■ TASK GOAL ■
The reply should consist of the full listing, repeated word for word.

■ DATA SUPPLIED ■

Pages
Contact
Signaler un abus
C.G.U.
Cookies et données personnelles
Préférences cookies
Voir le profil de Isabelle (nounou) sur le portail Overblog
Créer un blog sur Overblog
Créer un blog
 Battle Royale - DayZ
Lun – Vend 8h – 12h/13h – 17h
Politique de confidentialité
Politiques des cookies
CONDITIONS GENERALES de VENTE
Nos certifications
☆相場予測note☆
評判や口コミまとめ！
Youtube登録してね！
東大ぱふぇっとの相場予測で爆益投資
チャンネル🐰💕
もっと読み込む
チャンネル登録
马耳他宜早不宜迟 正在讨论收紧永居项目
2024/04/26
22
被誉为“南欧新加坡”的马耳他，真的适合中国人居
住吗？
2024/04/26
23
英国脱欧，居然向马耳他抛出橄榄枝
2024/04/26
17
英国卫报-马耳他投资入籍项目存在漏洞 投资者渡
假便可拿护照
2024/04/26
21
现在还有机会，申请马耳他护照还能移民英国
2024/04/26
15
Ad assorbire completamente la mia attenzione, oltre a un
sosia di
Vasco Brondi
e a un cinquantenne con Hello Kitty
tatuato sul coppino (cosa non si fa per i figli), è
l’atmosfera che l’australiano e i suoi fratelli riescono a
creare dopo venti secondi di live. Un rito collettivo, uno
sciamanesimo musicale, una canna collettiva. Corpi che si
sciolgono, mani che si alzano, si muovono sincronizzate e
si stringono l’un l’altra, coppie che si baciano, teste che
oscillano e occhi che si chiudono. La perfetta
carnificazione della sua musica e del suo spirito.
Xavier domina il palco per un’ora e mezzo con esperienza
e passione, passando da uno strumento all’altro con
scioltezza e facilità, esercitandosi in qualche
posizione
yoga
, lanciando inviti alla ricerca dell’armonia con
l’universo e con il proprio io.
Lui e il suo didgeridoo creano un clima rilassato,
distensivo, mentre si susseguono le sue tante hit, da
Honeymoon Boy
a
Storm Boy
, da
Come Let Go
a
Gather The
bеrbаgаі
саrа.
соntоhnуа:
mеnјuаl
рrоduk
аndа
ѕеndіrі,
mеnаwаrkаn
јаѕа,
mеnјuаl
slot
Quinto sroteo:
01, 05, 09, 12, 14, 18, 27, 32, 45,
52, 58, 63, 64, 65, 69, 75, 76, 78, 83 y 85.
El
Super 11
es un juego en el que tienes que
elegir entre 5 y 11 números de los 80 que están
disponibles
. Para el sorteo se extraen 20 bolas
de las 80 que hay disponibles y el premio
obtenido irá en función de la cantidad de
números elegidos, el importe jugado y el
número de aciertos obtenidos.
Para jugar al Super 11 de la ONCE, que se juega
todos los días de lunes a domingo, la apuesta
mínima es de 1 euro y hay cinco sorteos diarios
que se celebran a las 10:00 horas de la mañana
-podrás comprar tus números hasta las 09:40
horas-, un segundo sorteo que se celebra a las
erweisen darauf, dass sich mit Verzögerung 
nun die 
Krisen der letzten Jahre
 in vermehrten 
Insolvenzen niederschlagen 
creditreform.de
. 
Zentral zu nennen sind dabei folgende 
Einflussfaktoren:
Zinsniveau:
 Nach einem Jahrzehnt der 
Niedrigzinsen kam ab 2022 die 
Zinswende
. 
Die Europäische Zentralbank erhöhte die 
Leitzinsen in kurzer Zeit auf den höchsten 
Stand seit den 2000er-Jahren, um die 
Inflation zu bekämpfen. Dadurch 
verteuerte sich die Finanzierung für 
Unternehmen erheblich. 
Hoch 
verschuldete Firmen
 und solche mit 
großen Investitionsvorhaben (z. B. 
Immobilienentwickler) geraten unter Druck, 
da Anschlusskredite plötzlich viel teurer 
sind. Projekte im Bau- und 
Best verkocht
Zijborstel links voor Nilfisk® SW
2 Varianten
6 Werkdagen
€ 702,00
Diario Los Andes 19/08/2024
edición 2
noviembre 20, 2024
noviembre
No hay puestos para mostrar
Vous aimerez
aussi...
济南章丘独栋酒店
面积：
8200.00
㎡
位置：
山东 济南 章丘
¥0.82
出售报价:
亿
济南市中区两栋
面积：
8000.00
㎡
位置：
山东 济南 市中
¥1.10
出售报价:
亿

■ RESULT FOR THIS TASK ■
Pages
Contact
Signaler un abus
C.G.U.
Cookies et données personnelles
Préférences cookies
Voir le profil de Isabelle (nounou) sur le portail Overblog
Créer un blog sur Overblog
Créer un blog
 Battle Royale - DayZ
Lun – Vend 8h – 12h/13h – 17h
Politique de confidentialité
Politiques des cookies
CONDITIONS GENERALES de VENTE
Nos certifications
☆相場予測note☆
評判や口コミまとめ！
Youtube登録してね！
東大ぱふぇっとの相場予測で爆益投資
チャンネル🐰💕
もっと読み込む
チャンネル登録
马耳他宜早不宜迟 正在讨论收紧永居项目
2024/04/26
22
被誉为“南欧新加坡”的马耳他，真的适合中国人居
住吗？
2024/04/26
23
英国脱欧，居然向马耳他抛出橄榄枝
2024/04/26
17
英国卫报-马耳他投资入籍项目存在漏洞 投资者渡
假便可拿护照
2024/04/26
21
现在还有机会，申请马耳他护照还能移民英国
2024/04/26
15
Ad assorbire completamente la mia attenzione, oltre a un
sosia di
Vasco Brondi
e a un cinquantenne con Hello Kitty
tatuato sul coppino (cosa non si fa per i figli), è
l’atmosfera che l’australiano e i suoi fratelli riescono a
creare dopo venti secondi di live. Un rito collettivo, uno
sciamanesimo musicale, una canna collettiva. Corpi che si
sciolgono, mani che si alzano, si muovono sincronizzate e
si stringono l’un l’altra, coppie che si baciano, teste che
oscillano e occhi che si chiudono. La perfetta
carnificazione della sua musica e del suo spirito.
Xavier domina il palco per un’ora e mezzo con esperienza
e passione, passando da uno strumento all’altro con
scioltezza e facilità, esercitandosi in qualche
posizione
yoga
, lanciando inviti alla ricerca dell’armonia con
l’universo e con il proprio io.
Lui e il suo didgeridoo creano un clima rilassato,
distensivo, mentre si susseguono le sue tante hit, da
Honeymoon Boy
a
Storm Boy
, da
Come Let Go
a
Gather The
bеrbаgаі
саrа.
соntоhnуа:
mеnјuаl
рrоduk
аndа
ѕеndіrі,
mеnаwаrkаn
јаѕа,
mеnјuаl
slot
Quinto sroteo:
01, 05, 09, 12, 14, 18, 27, 32, 45,
52, 58, 63, 64, 65, 69, 75, 76, 78, 83 y 85.
El
Super 11
es un juego en el que tienes que
elegir entre 5 y 11 números de los 80 que están
disponibles
. Para el sorteo se extraen 20 bolas
de las 80 que hay disponibles y el premio
obtenido irá en función de la cantidad de
números elegidos, el importe jugado y el
número de aciertos obtenidos.
Para jugar al Super 11 de la ONCE, que se juega
todos los días de lunes a domingo, la apuesta
mínima es de 1 euro y hay cinco sorteos diarios
que se celebran a las 10:00 horas de la mañana
-podrás comprar tus números hasta las 09:40
horas-, un segundo sorteo que se celebra a las
erweisen darauf, dass sich mit Verzögerung 
nun die 
Krisen der letzten Jahre
 in vermehrten 
Insolvenzen niederschlagen 
creditreform.de
. 
Zentral zu nennen sind dabei folgende 
Einflussfaktoren:
Zinsniveau:
 Nach einem Jahrzehnt der 
Niedrigzinsen kam ab 2022 die 
Zinswende
. 
Die Europäische Zentralbank erhöhte die 
Leitzinsen in kurzer Zeit auf den höchsten 
Stand seit den 2000er-Jahren, um die 
Inflation zu bekämpfen. Dadurch 
verteuerte sich die Finanzierung für 
Unternehmen erheblich. 
Hoch 
verschuldete Firmen
 und solche mit 
großen Investitionsvorhaben (z. B. 
Immobilienentwickler) geraten unter Druck, 
da Anschlusskredite plötzlich viel teurer 
sind. Projekte im Bau- und 
Best verkocht
Zijborstel links voor Nilfisk® SW
2 Varianten
6 Werkdagen
€ 702,00
Diario Los Andes 19/08/2024
edición 2
noviembre 20, 2024
noviembre
No hay puestos para mostrar
Vous aimerez
aussi...
济南章丘独栋酒店
面积：
8200.00
㎡
位置：
山东 济南 章丘
¥0.82
出售报价:
亿
济南市中区两栋
面积：
8000.00
㎡
位置：
山东 济南 市中
¥1.10
出售报价:
亿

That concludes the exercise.